(REQUIRED WORK): In the passage about Sonny's music below, in which neighborhood is the club where Sonny invites his brother to hear him play?

(READING PASSAGE Opens)

After coming to live with his brother after his release, Sonny listens to some street singers, one of whom touches him with her singing that, he says, can only come from having truly suffered. And, because Sonny knows that he must share his music, too, since he has suffered and must release it, as well, he invites his brother to accompany him where he will "play for his life." At the club in Greenwich Village, the brother sits in the dark and observes that when the music enters a person, he hears "personal private, and vanishing evocations." As he sits in the dark of the nightclub, the narrator observes Sonny, and he then realizes the creator of the music hears something more:
But the man who creates the music is hearing something else, is dealing with the roar rising from the void and imposing order on it as it hits the air. What is evoked in him, then, is of another order, more terrible because it has no words, and triumphant, too for that same reason. And his triumph when he triumphs is ours.
In his "light" of recognition of Sonny's and his redemptions, the narrator--who sits in the dark--understands that meaning depends upon sharing one's thoughts and feelings.
Freedom lurked around us and I understood, at last, that he could help us to be free, if we would listen, that we would never be free until we did.

(READING PASSAGE Closes)
(SUPPLIED ENTRIES Opens)

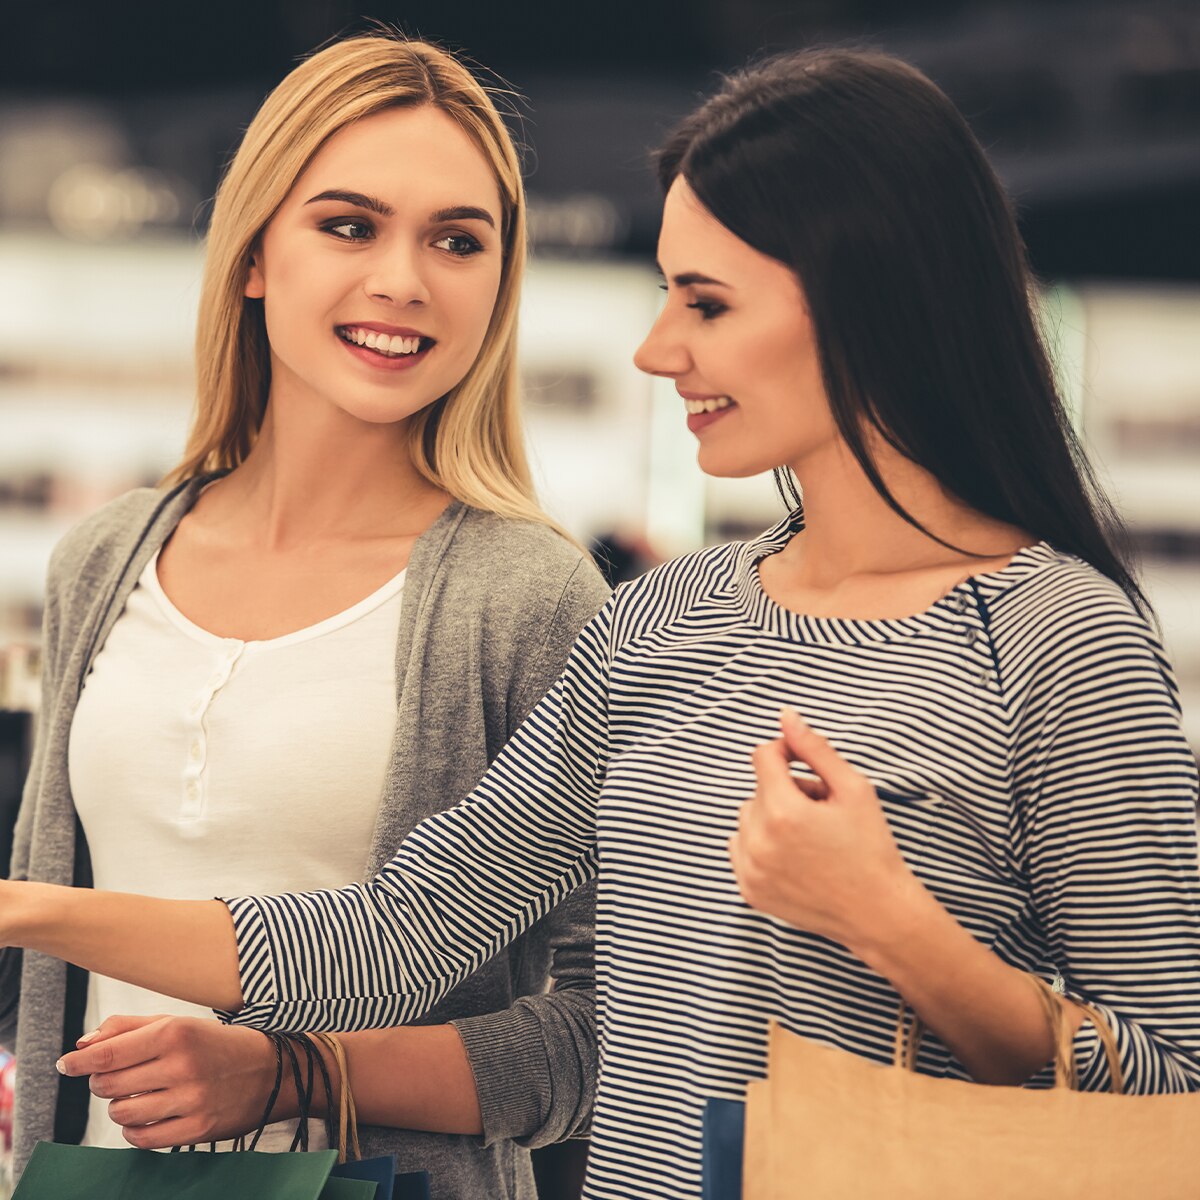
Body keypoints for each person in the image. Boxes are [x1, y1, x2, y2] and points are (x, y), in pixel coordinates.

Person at [6, 46, 1200, 1200]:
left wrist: (893, 927)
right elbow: (400, 935)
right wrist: (34, 911)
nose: (655, 348)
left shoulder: (1056, 640)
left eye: (707, 302)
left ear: (867, 302)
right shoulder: (662, 622)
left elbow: (1177, 1094)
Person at [0, 32, 607, 1197]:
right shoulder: (104, 560)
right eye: (349, 224)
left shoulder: (528, 595)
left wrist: (299, 1071)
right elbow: (55, 984)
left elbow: (597, 1035)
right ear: (255, 255)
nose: (404, 279)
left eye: (457, 240)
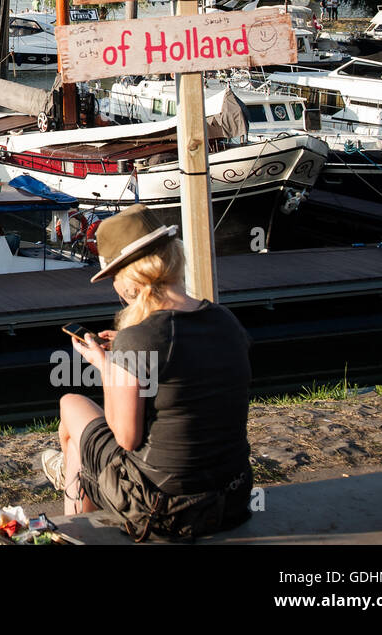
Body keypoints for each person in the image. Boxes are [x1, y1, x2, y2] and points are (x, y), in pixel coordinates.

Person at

(SUPPLIED ENTRIES Closes)

(TASK ANSWER): Greenwich Village.